Кларский едва заметно качнул головой, и Ника тут же стала отказываться от этого, с трудом убедив родителей, что провожать их не надо.
Ник взял сумку девушки и открыл дверь.
– Никита! – позвал его по имени Владимир Львович, глаза которого до сих пор были красными, да и нос тоже немного покраснел и припух. – Мы тебе ее доверяем, сам сказал, что берешь ответственность, – погрозил он пальцем светловолосому парню. Тот хотел что-то ответить ему, но Владимир Львович не дал ему это сделать: он вдруг тоже обнял Ника и похлопал его по плечу одной рукой.
– Смотри, следи за ней. – И добавил ехидно: – Сыночек.
Мама Ники последовала примеру мужа и тоже обняла парня. Супруги не просто смутили Кларского, но даже как-то напугали его. Объятия их не были какой-то пустой формальностью, а были вполне родственными. Еще раз обняв родителей, Ника, незаметно для них (это увидел только Кларский), коснулась кончиками пальцев рамки одной из картин и вышла вон из родной квартиры, которую она так любила, вслед за человеком, которого она любила ничуть не меньше. Ник вызвал лифт, и дверь квартиры Карловых закрылась только тогда, когда захлопнулись створки лифта, который уносил вниз Ника и Нику.
Девушка прижалась к тому, кто взял на себя ответственность за нее, и тяжело вздохнула. Никита молча погладил ее по волосам, обняв. Они не обменялись ни единым словом, но этого им было не нужно – слова нужны не всегда, если есть чувства. Настоящие чувства, а не их подобие. И даже взгляды не нужны.
Перед тем как выйти из подъезда, Никита вновь переоблачился – поменял футболку и надел надоевший ему парик. Из подъезда они выходили по одному – сначала он, потом, минут через пять, она. Ника не понимала этих глупых предостережений, но, помня о прошлом молодого человека, слушалась его. Девушка, вытирая украдкой глаза, вышла на улицу, огляделась, как будто запоминала собственный двор, прошла пару жилых кварталов, перешла через несколько дорог и только потом, в заранее условленном месте, села в автомобиль Кларского. К этому времени глаза ее окончательно высохли, но улыбка на лице так и не появилась.
* * *
Как только дочь ушла, в квартире Карловых стало пусто. Так пусто бывало, когда Ника уезжала в лагерь или в какие-нибудь поездки. Не хватало ее смеха, голоса, шагов – ее незримого присутствия, который всегда радовал ее родителей.
– Ты сегодня ни разу не вспомнил про своего Орлова, – сказала вдруг Людмила Григорьевна, закрыв дверь. Обычно муж говорил о лучшем друге к месту и не к месту. А в этот день ни разу не вспомнил о нем. И не вспоминал бы его очень долго, если бы жена не напомнила.
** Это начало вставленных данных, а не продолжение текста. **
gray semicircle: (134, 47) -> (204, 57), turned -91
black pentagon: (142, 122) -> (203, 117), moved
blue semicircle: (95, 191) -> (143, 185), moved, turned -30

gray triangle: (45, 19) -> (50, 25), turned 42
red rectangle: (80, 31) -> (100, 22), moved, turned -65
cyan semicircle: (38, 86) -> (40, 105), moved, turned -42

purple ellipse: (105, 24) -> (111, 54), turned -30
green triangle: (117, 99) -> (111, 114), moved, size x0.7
– Ах, на фиг его, – сказал Владимир Львович. – Слушай, а чего мы дома сидим?
– А где нам сидеть? На улице?
– В ресторан сходить можно, – предложил вдруг мужчина. Он чувствовал, насколько расстроена его жена внезапным отъездом дочери, и хотел ее поддержать.
– Не хочу никаких ресторанов, – покачала головой та и уронила руки на колени. – Еды дома полно.
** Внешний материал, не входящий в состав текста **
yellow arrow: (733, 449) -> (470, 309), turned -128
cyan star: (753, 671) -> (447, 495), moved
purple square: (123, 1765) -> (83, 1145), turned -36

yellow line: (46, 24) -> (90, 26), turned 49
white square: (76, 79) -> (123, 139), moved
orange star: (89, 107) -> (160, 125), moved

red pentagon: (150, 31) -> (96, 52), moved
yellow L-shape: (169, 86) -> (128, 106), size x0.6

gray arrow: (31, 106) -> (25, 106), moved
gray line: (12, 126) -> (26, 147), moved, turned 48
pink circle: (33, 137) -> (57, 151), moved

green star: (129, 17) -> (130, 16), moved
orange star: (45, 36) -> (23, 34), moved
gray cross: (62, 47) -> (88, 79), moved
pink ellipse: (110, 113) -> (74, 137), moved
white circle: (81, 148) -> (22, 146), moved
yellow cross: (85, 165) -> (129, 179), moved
– Да я же не еду имею в виду! – воскликнул ее супруг. – А атмосферу.
– Что мне до этой атмосферы? – если при дочери и ее молодом человеке Людмила Григорьевна крепилась, то сейчас готова была заплакать. Наверное, только сейчас, с хлопком двери, она осознала полностью, что дочка уехала. И ей было очень грустно.